• **Objetivo do exercício**
No excerto do texto abaixo, identifique todos os substantivos que aparecem na construção "são as minhas …" ou "são os meus …".

• **Excerto do texto**
--- --- ---

20210524

 

"Olá, sou o Zé".  Não me custa imaginar que do outro lado alguns dos que me lêem respondam, ainda que em silêncio: "olá Zé". É assim que me apresento, invariavelmente, há uma data de anos, justamente porque é assim que me sinto desde sempre. Zé. Só Zé. Simplesmente Zé. Despretensiosamente Zé. Agora é-me fácil, o mais natural possível, para mim, ser este Zé. Mas nem sempre foi assim. Aliás, só muito recentemente tem sido assim. Tornou-o possível a famosa crise masculina dos cinquenta, numa altura em que, face a acontecimentos que me foram profundamente significativos - alguns internos, outros externos - eu entrei em pânico por me perguntar o que diria ao meu Deus quando, como eu acredito que acontecerá. nos encontrarmos olhos nos olhos. Na altura, o Mero e o Lino, num breve espaço de tempo, tiveram esse encontro - e o Jorge faltou ao encontro, felizmente! - e eu perguntava: e se fosse eu? O que diria? Como o diria? Quem seria? e entrei em parafuso. Se normalmente coloco tudo em questão, nessa altura não ficou pedra sobre pedra: tudo derrubei, tudo procurei, fui ao fundo das gavetas que jaziam no fundo dos baús que eu cuidadosamente varrera para debaixo do tapete durante toda a minha vida. E vi-me e escutei-me e questionei-me e perdi-me e reencontrei-me, invariavelmente agarrando as mãos que me eram estendidas e que me certificavam que eu, apesar de mim, era amado. Desde então mudaram algumas coisas mas creio que o essencial permanece, e permanecerá, espero eu. Continuo o mesmo puto maravilhado com a sensação de viver no bazar de brinquedos, continuo à procura de algo mais, continuo a agradecer o imenso que tenho e, agora, a agradecer o que vou conseguindo ser. Louvo a Deus todas as manhãs e agradeço-Lhe todas as noites. Por quem me rodeia, sobretudo. Continuo a sonhar muito, a projetar muito, a querer pouco, a conseguir pouco, e, agora, a ser feliz com isso. Porque sou eu. As camelices são as minhas camelices, as insuficiências são as minhas insuficiências. os defeitos são os meus defeitos. E as escolhas são as minhas escolhas. Conscientes, ponderadas, comprometidas, umas, inconscientes, levianas e descomprometidas outras. São as minhas escolhas, não as renego, mesmo quando incompreendidas. Sobretudo quando incompreendidas. Porque descobri que, quem me ama, ama-me mesmo sem conseguir compreender tudo em mim. E ama-me mesmo não gostando de tudo o que compreende.

--- --- ---

• **Dados fornecidos**
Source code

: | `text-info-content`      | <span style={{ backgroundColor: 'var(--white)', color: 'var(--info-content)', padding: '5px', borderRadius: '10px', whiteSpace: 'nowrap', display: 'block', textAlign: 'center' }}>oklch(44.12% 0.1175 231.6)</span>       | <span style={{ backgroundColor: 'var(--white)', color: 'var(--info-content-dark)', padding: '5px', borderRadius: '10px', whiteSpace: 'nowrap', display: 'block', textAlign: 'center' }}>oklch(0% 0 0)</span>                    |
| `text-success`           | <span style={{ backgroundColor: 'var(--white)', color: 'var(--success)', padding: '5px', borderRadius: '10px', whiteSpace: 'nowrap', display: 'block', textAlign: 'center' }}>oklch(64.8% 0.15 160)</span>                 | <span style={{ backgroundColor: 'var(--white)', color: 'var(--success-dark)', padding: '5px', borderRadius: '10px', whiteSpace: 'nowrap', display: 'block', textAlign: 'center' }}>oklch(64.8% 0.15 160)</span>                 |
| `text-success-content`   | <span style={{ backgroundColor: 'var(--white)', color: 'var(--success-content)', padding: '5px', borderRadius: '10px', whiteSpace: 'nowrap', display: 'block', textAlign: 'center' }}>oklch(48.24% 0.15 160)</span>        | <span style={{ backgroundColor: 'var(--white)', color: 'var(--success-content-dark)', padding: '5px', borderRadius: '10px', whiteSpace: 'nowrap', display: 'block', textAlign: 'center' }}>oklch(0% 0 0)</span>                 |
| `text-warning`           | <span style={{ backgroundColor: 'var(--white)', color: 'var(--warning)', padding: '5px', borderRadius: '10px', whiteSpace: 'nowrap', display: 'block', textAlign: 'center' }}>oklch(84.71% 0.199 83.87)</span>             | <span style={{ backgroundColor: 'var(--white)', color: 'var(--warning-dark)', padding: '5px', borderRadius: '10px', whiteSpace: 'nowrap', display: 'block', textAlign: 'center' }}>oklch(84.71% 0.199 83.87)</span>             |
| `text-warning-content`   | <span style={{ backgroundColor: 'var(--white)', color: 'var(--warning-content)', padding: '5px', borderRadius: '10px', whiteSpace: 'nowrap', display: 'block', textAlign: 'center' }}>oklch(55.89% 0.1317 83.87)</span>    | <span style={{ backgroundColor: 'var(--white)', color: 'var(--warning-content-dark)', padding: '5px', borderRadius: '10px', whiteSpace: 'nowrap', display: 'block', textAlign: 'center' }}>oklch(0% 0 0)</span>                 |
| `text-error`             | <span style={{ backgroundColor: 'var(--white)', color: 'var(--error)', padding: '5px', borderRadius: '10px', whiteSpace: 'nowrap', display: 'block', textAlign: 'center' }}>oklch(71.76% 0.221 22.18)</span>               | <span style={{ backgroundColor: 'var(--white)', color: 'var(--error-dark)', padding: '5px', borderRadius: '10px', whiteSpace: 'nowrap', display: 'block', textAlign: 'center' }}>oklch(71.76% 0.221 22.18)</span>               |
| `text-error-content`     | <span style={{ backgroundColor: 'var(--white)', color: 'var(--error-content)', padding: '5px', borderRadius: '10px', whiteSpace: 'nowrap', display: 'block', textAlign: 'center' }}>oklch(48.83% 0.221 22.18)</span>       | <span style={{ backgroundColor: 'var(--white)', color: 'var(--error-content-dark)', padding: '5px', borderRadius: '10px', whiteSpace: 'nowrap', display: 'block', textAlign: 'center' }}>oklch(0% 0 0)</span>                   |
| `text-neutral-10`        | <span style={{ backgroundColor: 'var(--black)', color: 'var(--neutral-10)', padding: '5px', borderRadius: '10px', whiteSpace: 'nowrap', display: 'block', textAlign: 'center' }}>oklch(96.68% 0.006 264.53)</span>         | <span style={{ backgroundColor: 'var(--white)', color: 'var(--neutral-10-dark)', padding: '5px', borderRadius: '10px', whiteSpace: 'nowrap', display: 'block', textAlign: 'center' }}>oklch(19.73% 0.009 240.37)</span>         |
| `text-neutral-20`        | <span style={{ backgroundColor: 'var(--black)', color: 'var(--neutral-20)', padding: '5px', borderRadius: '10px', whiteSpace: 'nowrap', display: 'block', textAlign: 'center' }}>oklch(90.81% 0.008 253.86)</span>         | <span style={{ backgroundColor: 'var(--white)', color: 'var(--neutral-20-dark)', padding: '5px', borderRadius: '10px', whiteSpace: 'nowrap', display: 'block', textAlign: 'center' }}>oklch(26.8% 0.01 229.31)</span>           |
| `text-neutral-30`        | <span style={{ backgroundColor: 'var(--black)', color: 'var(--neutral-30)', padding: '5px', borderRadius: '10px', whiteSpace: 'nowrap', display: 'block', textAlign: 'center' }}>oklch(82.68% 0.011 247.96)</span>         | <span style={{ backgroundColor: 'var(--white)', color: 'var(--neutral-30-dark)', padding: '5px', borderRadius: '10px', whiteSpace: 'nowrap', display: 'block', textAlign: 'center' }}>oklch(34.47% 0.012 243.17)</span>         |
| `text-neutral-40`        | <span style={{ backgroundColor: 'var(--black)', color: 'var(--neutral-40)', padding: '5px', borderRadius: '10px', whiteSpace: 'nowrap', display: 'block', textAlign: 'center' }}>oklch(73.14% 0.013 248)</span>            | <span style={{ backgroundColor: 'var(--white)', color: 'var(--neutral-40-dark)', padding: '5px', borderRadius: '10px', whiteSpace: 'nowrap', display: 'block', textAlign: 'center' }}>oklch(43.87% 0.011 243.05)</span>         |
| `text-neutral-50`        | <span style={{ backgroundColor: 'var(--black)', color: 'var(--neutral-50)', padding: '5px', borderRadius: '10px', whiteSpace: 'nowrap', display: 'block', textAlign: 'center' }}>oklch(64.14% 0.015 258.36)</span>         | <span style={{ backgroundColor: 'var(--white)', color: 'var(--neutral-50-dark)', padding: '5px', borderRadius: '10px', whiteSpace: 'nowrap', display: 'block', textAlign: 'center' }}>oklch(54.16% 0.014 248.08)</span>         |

--- --- ---

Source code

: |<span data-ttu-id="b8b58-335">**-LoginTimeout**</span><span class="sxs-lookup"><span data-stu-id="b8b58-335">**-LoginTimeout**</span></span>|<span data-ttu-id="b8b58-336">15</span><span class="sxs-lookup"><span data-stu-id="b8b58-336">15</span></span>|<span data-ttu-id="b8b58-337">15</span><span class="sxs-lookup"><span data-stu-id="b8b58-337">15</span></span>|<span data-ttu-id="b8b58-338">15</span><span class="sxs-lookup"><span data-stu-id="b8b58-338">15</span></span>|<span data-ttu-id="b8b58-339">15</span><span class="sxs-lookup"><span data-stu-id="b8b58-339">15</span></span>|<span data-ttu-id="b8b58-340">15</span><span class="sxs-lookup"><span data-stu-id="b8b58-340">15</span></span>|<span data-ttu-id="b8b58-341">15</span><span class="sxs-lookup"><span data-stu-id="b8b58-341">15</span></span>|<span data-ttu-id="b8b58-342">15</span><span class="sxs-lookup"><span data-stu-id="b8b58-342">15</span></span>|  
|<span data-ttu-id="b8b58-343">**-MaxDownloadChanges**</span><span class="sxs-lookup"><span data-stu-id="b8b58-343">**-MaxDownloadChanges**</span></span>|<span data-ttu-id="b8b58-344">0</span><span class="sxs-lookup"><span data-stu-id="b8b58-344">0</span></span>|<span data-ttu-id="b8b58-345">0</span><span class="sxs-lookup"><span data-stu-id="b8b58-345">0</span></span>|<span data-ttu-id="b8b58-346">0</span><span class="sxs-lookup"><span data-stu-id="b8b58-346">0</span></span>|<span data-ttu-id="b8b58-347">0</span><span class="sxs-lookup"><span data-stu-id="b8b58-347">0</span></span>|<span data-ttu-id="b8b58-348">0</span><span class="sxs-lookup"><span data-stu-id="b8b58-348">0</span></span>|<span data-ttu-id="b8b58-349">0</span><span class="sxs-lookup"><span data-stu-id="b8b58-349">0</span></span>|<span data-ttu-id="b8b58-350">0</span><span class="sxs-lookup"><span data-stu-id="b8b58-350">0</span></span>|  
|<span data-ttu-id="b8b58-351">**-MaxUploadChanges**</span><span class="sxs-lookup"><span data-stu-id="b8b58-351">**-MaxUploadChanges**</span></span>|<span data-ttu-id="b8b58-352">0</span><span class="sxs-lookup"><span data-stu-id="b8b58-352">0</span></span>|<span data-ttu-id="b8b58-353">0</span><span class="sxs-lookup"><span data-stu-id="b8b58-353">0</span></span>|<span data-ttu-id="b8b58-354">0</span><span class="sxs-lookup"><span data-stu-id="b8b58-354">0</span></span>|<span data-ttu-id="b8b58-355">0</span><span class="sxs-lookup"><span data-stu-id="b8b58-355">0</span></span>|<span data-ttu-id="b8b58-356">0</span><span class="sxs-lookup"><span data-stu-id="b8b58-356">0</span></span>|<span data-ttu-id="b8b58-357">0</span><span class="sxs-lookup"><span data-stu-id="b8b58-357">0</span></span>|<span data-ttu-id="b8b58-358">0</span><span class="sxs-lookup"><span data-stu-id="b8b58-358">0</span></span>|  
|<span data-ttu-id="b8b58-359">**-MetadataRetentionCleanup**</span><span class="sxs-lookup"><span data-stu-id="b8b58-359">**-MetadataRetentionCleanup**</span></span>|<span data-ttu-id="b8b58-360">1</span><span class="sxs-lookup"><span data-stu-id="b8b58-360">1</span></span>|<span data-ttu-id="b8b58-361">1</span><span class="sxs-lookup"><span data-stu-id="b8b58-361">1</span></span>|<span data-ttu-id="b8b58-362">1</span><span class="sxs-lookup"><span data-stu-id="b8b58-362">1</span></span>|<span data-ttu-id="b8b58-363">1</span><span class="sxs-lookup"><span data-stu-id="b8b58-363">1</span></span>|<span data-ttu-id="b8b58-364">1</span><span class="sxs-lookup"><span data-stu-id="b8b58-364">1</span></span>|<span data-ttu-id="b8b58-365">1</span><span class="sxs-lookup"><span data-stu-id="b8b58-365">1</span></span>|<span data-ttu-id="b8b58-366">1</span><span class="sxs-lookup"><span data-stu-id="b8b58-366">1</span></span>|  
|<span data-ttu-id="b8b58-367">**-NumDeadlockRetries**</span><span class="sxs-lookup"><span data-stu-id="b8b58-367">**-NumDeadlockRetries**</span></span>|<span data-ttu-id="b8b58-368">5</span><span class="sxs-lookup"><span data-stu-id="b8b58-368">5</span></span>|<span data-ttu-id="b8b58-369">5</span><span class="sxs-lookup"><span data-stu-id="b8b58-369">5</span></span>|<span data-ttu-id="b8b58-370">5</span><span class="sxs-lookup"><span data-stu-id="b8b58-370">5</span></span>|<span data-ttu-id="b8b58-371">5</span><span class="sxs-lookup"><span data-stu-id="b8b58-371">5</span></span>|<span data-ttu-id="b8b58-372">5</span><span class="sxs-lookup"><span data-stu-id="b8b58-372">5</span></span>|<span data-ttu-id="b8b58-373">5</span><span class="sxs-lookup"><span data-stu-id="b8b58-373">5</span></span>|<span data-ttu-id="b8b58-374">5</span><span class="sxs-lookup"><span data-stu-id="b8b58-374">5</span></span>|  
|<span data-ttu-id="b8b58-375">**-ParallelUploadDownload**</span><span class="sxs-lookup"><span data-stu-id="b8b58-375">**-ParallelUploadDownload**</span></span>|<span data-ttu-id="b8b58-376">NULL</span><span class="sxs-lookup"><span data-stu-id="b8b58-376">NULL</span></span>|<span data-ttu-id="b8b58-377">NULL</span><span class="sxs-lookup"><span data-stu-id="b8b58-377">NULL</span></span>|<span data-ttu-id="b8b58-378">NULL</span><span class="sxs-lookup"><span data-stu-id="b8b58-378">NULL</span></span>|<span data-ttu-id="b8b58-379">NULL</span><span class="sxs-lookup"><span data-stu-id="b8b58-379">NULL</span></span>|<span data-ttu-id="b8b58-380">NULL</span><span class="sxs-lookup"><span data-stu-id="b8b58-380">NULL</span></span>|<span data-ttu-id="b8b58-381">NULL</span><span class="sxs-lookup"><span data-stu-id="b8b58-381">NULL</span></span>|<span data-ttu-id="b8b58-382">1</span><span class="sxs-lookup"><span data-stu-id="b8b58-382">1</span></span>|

--- --- ---

• **Resposta escrita**
camelices, insuficiências, defeitos, escolhas